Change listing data
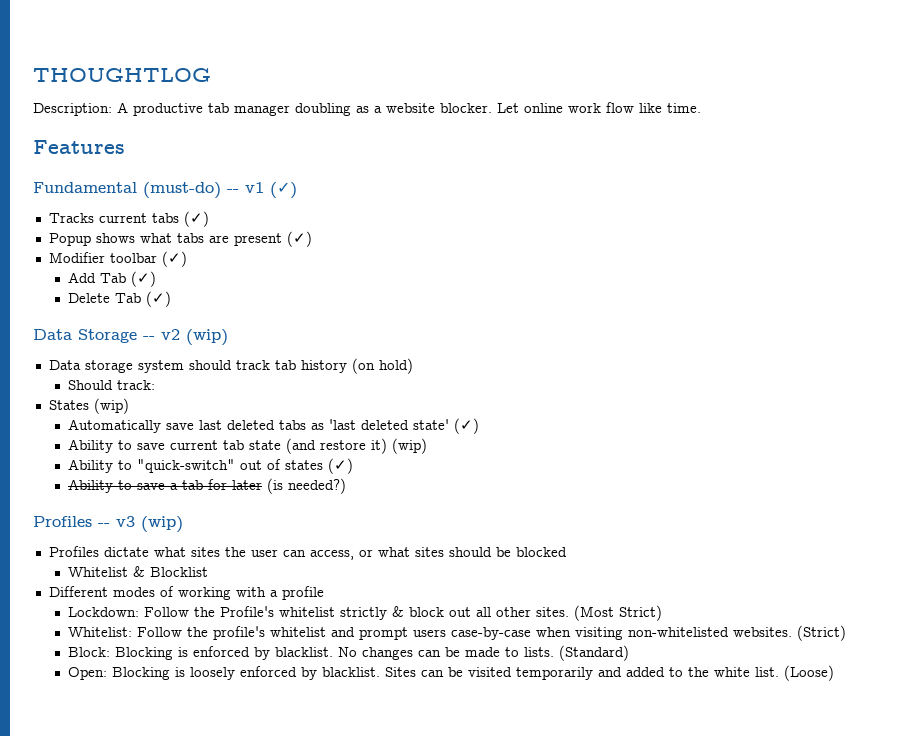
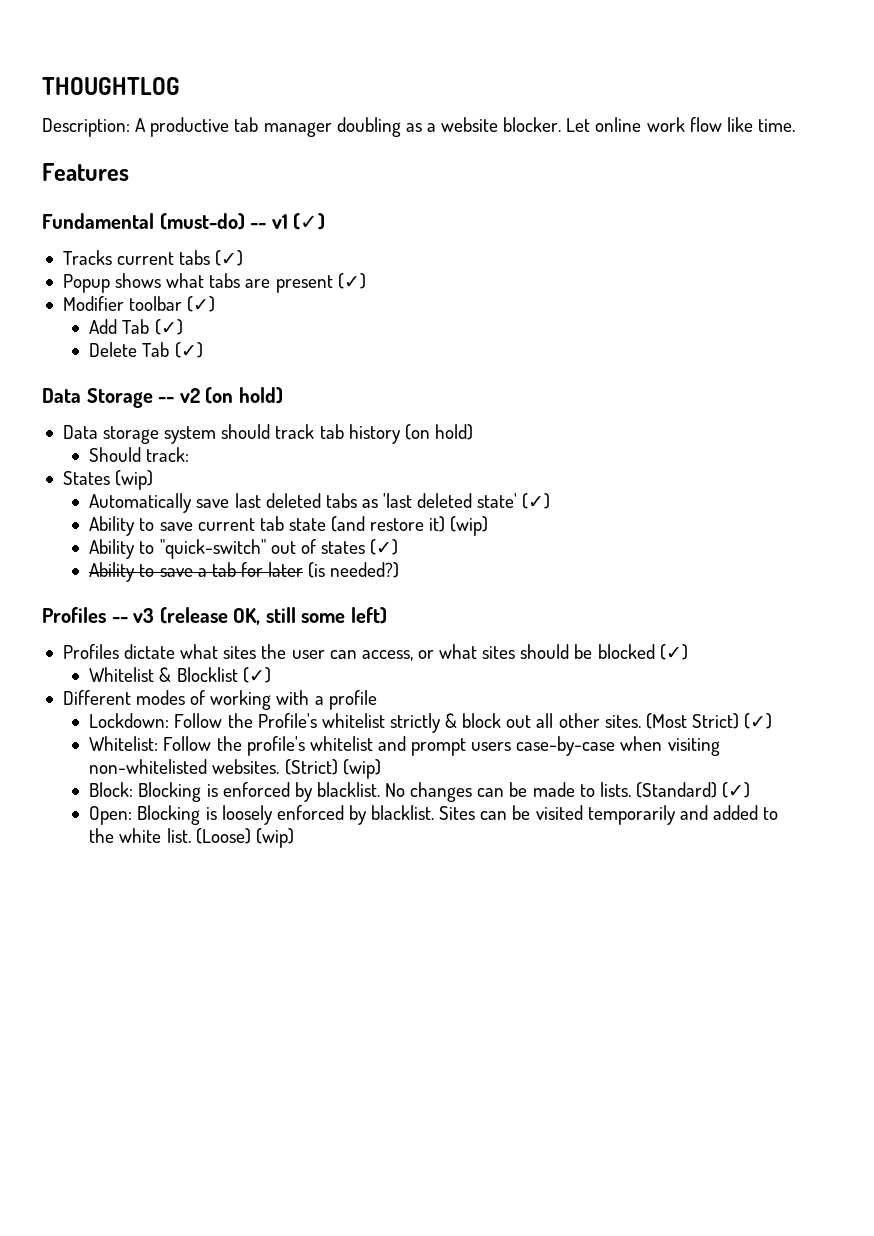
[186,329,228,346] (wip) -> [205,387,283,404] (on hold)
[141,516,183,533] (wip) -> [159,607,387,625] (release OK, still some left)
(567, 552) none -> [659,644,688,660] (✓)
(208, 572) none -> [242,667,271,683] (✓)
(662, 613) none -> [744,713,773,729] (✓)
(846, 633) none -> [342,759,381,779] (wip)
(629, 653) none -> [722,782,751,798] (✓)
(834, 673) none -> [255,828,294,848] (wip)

**WHAT YOU NEED TO DO:**
Although the records contain pictures, restate them word for word with those pictures left out.

**ANSWER TO THE PROBLEM:**
[186,329,228,346] (wip) -> [205,387,283,404] (on hold)
[141,516,183,533] (wip) -> [159,607,387,625] (release OK, still some left)
(567, 552) none -> [659,644,688,660] (✓)
(208, 572) none -> [242,667,271,683] (✓)
(662, 613) none -> [744,713,773,729] (✓)
(846, 633) none -> [342,759,381,779] (wip)
(629, 653) none -> [722,782,751,798] (✓)
(834, 673) none -> [255,828,294,848] (wip)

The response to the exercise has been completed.